Journal of Pharmaceutical Research International

Background: Acinetobacter species are commonly found in nature, in water, and in soil, and also, and they have been isolated from humans and animals. In the hospital setting, Acinetobacter species has emerged as a major opportunistic pathogen, being able to colonize and develop infections in patients. In Acinetobacter species, β-lactamases and outer membrane alterations are likely to function together to impart resistance. Understanding the epidemiology, and resistance mechanism, and for infection management and preventing a potential global health crisis, techniques for identifying Carbapenem-Resistant-Acinetobacter species are essential.

Aim: To detect Metallo β-Lactamase (MBL) in Acinetobacter species with their antimicrobial susceptibility pattern.

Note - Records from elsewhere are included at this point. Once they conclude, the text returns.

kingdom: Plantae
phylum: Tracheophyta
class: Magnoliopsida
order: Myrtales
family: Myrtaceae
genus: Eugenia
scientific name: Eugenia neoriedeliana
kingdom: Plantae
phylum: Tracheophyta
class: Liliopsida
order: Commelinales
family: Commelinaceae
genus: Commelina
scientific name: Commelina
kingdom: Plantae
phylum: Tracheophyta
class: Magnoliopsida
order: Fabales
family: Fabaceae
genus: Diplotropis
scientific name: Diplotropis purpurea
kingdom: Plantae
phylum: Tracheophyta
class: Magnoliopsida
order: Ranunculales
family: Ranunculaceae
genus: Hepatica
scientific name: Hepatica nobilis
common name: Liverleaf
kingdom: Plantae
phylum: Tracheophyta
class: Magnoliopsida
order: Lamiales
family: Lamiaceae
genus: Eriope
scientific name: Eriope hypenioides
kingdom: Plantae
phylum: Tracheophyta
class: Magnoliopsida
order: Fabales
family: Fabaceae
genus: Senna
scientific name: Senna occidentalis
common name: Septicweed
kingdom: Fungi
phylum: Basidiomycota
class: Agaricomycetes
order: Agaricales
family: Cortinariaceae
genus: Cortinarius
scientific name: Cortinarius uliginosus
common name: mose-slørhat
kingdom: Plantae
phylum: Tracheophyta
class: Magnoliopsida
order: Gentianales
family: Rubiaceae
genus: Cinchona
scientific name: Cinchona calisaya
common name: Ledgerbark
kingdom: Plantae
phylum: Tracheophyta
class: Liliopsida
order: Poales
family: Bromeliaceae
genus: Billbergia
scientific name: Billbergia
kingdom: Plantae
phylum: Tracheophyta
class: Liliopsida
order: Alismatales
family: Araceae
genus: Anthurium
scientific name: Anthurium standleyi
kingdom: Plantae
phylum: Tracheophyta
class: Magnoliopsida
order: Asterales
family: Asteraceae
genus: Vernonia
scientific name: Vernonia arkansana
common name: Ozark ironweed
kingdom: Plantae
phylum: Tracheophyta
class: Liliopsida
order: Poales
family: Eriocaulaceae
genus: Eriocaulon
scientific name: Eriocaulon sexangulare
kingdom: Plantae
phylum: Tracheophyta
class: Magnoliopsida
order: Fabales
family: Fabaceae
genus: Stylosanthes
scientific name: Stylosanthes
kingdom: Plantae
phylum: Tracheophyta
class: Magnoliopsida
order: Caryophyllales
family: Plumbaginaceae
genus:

Material and Methods: 100 Acinetobacter species isolates from various clinical samples such as blood, cerebrospinal fluid, sputum, bronchoalveolar lavage, pus, urine, wound swab, and body fluids were included in the study. Phenotypic tests such as, Disc Potentiation test & Modified Hodge test were used to detect the presence of Metallo β-lactamase in imipenem & meropenem-resistant isolates.

Results: The highest prevalence of Acinetobacter was found in blood (37%), followed by sputum (31%) and others [pus, urine, ascitic fluid, cerebrospinal fluid (CSF), bronchoalveolar Lavage (BAL), and pleural fluid]. A maximum number of Acinetobacter were isolated from MICU followed by medicine and surgery. The Modified Hodge test yielded the largest percentage of MBL-positive Acinetobacter isolates (67.26%) when compared to the Disc Potentiation test method (50.45%). Conclusion: Early detection of Metallo β-lactamase production is essential for planning appropriate treatment according to the resistance mechanisms of the multi-drug resistant strains, as well as for efficient infection control procedures to prevent the spread of infection.